Mister Auron WAS healthy looking! he was the most active fish there, and the only one without SBD. :/ he was beautiful, too. pitch black body, blood red fins, and the tiniest bit of electric blue at the base of his rays.


----------



## 1fish2fish (Sep 10, 2009)

Very pretty! I ALMOST got a gorgeous green girl while I was there yesterday but I made myself leave. Maybe if she's still there after my final tomorrow I'll go get her as a reward to myself.


----------



## Johnificent (Feb 21, 2010)

he's gorgeous! now, i want a crowntail betta! XD though, I'm still looking forward to seeing your female


----------



## elijahfeathers (Oct 15, 2010)

And finally got some photos of my girly. She, like Calder, freaks out at the camera flash. She paled up a bit by the time I got good shots-- normally she's a bit darker.
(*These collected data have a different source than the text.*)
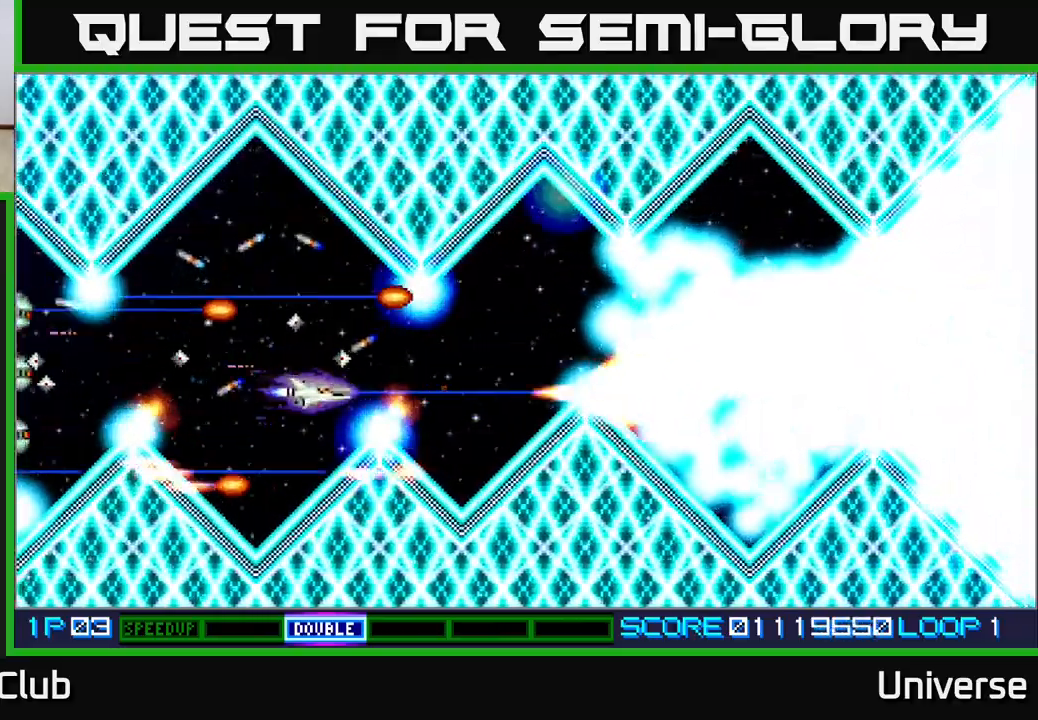
{"buttons": ["A"], "events": [[33, "DPAD_DOWN", "up"], [83, "DPAD_LEFT", "down"], [200, "DPAD_LEFT", "up"]]}
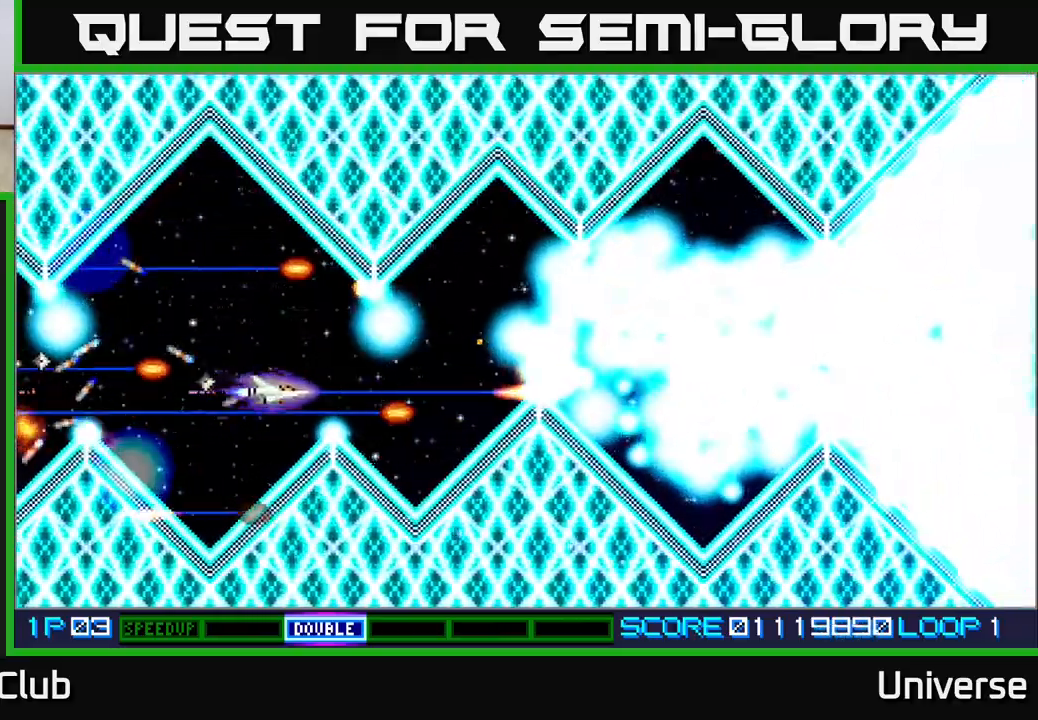
{"buttons": ["A"], "events": [[83, "DPAD_LEFT", "down"], [83, "DPAD_UP", "down"], [167, "DPAD_UP", "up"], [200, "DPAD_LEFT", "up"]]}
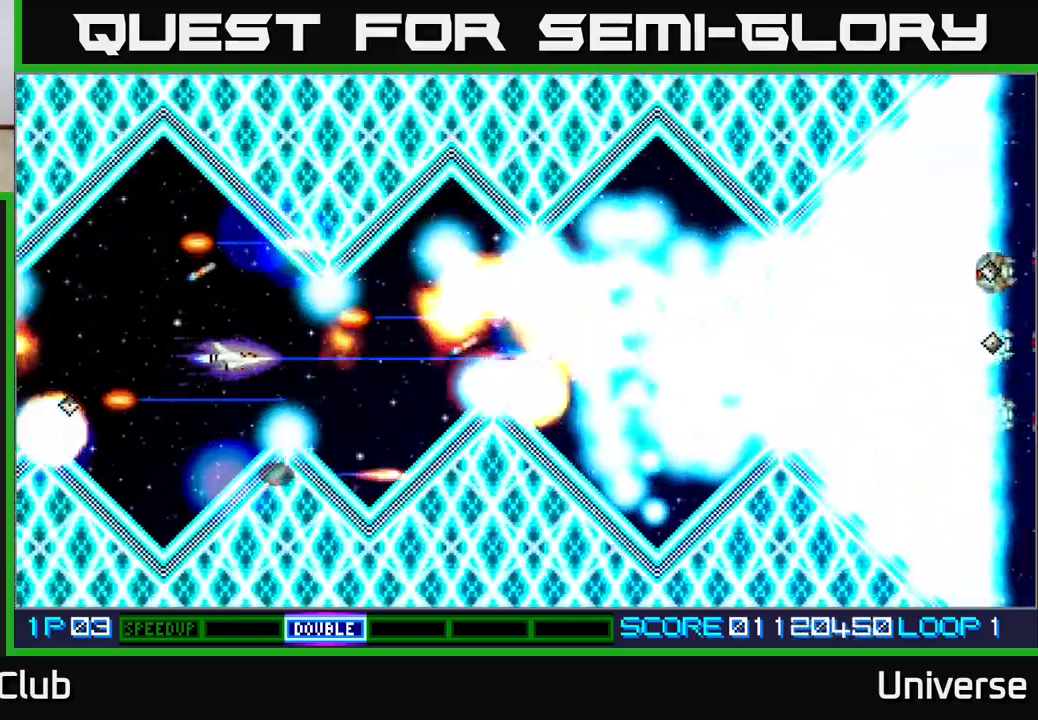
{"buttons": ["A"], "events": [[150, "DPAD_RIGHT", "down"], [433, "DPAD_RIGHT", "up"]]}
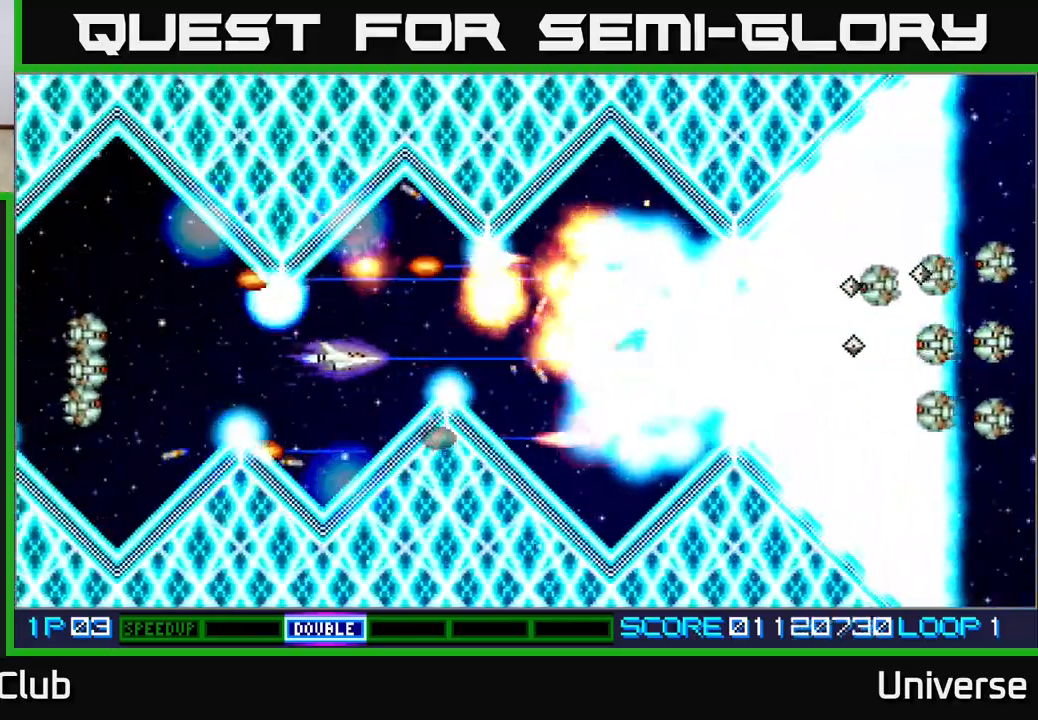
{"buttons": ["A", "DPAD_DOWN"], "events": [[67, "DPAD_UP", "down"], [467, "DPAD_DOWN", "down"], [467, "DPAD_UP", "up"]]}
I just thought she was lovely in the store. C:


----------



## 1fish2fish (Sep 10, 2009)

Pretty girl!

I actually got a male CT and a female myself a couple days ago. I had only planned on the CT but the employee showed me this female with a bent spine and they let me have a discount on her so I took her home.


----------



## n3wport (Apr 11, 2011)

I LOVE LOVE LOVE that crowntail! if I saw him I would have seriously dropped 100 dollars on him getting another tank and everything else! you are so lucky!!!


----------



## Pekemom (Jan 27, 2011)

Wow and wow!! I can't believe you found that boy at Petsmart!! He's incredibly gorgeous. And your girl is so pretty. They lucked out getting you to care for them! Lots of good luck with both..


----------



## YoshesMom (Mar 15, 2011)

petsmart has some decent bettas the key is ask when they get shipments and go that day. My petsmart knows me and they let me paw through the boxes as there unpacking as long as im not totally in the way ive found some of my best fish there on shipping day including my Copper CT and my electric blue marble male/female pair! Dont be affraid to ask questions


----------